INSTRUCTIONS:
(1) In the blog excerpt, where is the art show that is taking place this Friday?
(2) Transcribe the passage of the blog excerpt that opens with the words containing "P.S. Check out" and closes with "it... at all.".

EXCERPTED TEXT:

= Beginning of Section =

The bustle and bust are made from plastic netting bags (that often package fruit and vegatables) and cereal bags. The bustle is accented with magnetic audio tape that I found somewhere.

Friday, December 7, 2007

a little jesus

You would have thought he was a little Jesus by the way he transformed the ER on Wednesday night.
Although we don't know how, Stewart injured his neck on Wednesday. He was completely out of character, crying hysterically and refusing to move his head. He kept saying that his hair and neck hurt. Mr. Tough Guy had officially fallen apart. Our dear friend, Dr. Rachel looked at him and said he should be checked out at the ER just in case it was something bad.
Off we went.
And into the ER he walked like a little Jesus (without the healing and parables). Everyone who caught a glimpse of our Stewart couldn't help but smile. He was wearing his green turtleneck, red overalls, blue snow boots, and stripped bear hat. By that time he was pleasant and quite serious. It seemed like the nurses didn't want to leave our room. The lady we shared a room with for an hour kept saying, "Stewart, help me be brave.", and "He's so sweet."
When we left, the man who was with Stewart's roomate, gave him dollar (Stewart calls it his penny.) The nurses were sad. We were thankful that he was alright and VERY proud.

Tuesday, December 4, 2007

still a sparrow

I often think of my Sparrow family. My grandma, Edna Sparrow, passed away in the late spring and my grandpa, Stewart Sparrow, passed away when I was in high school but most of the family is still in Spokane, Washington . Today, we were looking at the journal of a trip we took out there to visit the Sparrow family when Stewart was a year old. An amazing heritage we have in the Sparrows, brimming with detailed stories of adventure, family and community.
Whenever I see a little sparrow flying about or fluffing up it's feathers in the cold I can't help but smile. These little birds are delightful to watch. Their shape is charming. Even the word "sparrow" feels like a perfect word. Maybe growing up with this name, and knowing who the Sparrow family is created this affinity for them.
Here is a foretaste of some art I'm finishing, complete with a few sparrows. The art show is this Friday at the Harrison Center for the Arts. Try to come, if you can.
P.S. Check out our family's newest work for the Advent season at (Boring Advent Blog Extra)

Monday, December 3, 2007

i'm halfway to being a single parent

Mike has been working so much lately to prepare for a big trial. I've had a quasi-single-parent experience.
I have not enjoyed it... at all.
It has made me realize how much I rely on him to be home at a certain time. After dinner he and the boys usually wrestle or play chase and then he usually handles Stewart and Marshall's bedtime routine while I get Nigel ready for sleep. It's all on me these days. And then the weekends... I have missed having the freedom to work on my art or on other projects. I have missed having a substantial break from being alone with the kids. To have a partner in this endeavor is a huge gift, not to be underestimated.

= End of Section =

RECORDS SUPPLIED:
= Beginning of Section =

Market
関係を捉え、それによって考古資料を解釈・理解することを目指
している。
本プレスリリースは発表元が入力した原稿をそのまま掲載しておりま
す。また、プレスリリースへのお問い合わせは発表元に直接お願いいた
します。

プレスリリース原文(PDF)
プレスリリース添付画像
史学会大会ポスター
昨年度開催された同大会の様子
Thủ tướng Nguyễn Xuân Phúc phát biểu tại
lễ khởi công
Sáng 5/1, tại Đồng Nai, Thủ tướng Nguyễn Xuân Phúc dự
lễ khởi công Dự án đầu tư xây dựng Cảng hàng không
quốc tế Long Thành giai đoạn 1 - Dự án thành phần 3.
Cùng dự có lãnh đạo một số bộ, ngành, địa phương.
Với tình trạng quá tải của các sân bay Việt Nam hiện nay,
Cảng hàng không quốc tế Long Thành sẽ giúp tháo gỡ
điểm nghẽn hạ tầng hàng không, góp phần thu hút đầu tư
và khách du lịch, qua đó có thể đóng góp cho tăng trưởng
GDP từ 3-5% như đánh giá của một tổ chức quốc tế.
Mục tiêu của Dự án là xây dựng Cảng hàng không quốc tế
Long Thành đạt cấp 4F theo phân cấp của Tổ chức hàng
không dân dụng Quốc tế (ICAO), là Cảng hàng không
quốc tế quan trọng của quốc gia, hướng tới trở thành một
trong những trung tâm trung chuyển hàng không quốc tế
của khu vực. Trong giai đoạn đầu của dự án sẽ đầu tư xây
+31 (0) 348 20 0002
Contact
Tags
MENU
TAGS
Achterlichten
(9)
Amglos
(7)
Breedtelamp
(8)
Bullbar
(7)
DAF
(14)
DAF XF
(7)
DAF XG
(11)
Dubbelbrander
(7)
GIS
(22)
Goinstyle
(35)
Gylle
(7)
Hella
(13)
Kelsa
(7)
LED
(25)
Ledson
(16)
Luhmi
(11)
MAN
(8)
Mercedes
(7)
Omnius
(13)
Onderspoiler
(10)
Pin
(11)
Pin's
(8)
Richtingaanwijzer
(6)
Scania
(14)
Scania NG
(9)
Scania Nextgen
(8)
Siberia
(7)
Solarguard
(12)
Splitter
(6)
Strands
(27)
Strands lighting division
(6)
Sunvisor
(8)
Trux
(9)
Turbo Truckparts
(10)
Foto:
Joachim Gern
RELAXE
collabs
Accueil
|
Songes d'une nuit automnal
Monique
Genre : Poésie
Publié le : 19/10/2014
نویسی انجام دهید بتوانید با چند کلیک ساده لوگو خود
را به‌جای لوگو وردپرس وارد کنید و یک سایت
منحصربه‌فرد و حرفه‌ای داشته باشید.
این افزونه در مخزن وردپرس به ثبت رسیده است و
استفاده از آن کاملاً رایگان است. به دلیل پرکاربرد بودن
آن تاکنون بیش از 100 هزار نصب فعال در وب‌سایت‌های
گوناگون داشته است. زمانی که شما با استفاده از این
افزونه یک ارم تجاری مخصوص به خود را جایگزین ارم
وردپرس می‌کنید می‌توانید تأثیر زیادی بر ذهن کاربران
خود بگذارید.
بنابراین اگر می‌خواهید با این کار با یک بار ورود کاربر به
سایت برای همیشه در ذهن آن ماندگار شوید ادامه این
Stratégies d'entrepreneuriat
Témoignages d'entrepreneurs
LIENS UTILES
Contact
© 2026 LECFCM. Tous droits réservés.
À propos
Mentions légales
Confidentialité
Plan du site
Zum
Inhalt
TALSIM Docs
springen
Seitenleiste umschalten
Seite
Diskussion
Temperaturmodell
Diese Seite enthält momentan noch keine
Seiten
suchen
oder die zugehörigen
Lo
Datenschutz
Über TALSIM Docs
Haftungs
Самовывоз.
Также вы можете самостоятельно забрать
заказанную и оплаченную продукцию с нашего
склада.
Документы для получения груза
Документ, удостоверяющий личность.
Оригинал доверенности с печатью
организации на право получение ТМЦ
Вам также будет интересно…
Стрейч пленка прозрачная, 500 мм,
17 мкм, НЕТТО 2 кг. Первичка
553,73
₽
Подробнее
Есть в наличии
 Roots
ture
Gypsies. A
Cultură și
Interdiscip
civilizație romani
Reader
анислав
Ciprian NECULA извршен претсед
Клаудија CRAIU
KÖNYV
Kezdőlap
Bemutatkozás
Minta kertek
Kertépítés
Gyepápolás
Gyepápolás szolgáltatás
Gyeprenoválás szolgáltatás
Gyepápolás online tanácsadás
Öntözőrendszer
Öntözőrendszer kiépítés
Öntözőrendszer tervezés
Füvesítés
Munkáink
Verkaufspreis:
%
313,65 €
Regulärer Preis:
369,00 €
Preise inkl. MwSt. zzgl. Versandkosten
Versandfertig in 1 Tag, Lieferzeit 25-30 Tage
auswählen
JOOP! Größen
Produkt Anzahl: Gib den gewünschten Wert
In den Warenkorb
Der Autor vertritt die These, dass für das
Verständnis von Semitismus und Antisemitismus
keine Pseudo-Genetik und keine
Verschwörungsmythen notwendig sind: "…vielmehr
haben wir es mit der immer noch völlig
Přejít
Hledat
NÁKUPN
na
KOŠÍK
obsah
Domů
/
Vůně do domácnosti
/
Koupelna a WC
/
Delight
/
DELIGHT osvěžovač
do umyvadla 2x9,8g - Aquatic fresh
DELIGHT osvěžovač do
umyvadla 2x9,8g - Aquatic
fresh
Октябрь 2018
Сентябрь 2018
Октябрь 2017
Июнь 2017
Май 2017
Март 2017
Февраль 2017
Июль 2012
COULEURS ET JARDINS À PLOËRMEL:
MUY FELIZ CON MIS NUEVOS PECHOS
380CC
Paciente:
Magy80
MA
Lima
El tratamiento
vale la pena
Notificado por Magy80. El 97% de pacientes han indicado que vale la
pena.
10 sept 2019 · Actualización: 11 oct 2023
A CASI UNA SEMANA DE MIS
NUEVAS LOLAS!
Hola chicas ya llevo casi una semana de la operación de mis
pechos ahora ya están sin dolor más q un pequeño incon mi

= End of Section =

WRITTEN RESPONSES:
(1) At the Harrison Center for the Arts.

(2)
P.S. Check out our family's newest work for the Advent season at (Boring Advent Blog Extra)

Monday, December 3, 2007

i'm halfway to being a single parent

Mike has been working so much lately to prepare for a big trial. I've had a quasi-single-parent experience.
I have not enjoyed it... at all.